If you saw the movie Lincoln, you learned that the 13th Amendment to the Constitution, banning slavery in the United States, was approved by the House of Representatives on Jan. 31, 1865.
Immediately after the U.S. House passed the Thirteenth Amendment on January 31, 1865, Senator Lyman Trumbull telegraphed Governor Richard J. Oglesby of Illinois urging him to ensure that President Lincoln’s home state was the first to ratify the historic proposal. The next day at noon, Governor Oglesby forwarded the news to the state legislature, along with his directive that the Thirteenth Amendment “is just, it is humane” and should be approved “now.” By 4:30 that afternoon, February 1, large majorities in both state chambers had ratified the Thirteenth Amendment.
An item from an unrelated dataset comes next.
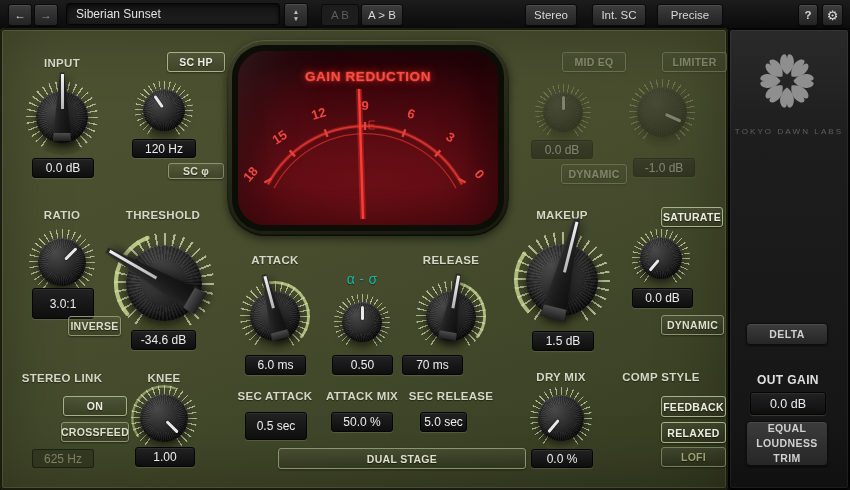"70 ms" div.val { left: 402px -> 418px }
Illinois was in such a hurry to be first that it began to take action before Lincoln had even signed the amendment, on Feb. 1. The president was appreciative, reading Illinois’s proclamation aloud that very night.
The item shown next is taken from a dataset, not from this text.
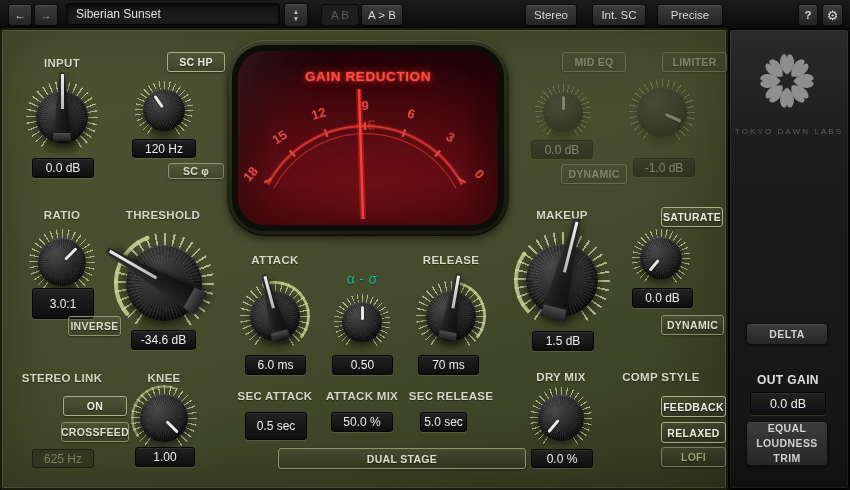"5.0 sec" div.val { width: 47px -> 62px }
Governor Richard J. Oglesby telegraphed the news to Lincoln at 7:25 that evening, informing him: “[T]he Legislature has by a large majority ratified the amendment to the Constitution. All suppose you had signed the Joint resolution of Congress. Great enthusiasm” (Oglesby to Lincoln, February 1, 1865, AL Papers at the Library of Congress). Five minutes later, Ward H. Lamon, the president’s old law partner, and Edward L. Baker, editor of the Illinois State Journal, relayed the same news. The amendment had passed, they exclaimed triumphantly, “with a great hurrah” (Lamon and Baker to Lincoln, February 1, 1865, AL Papers at the Library of Congress).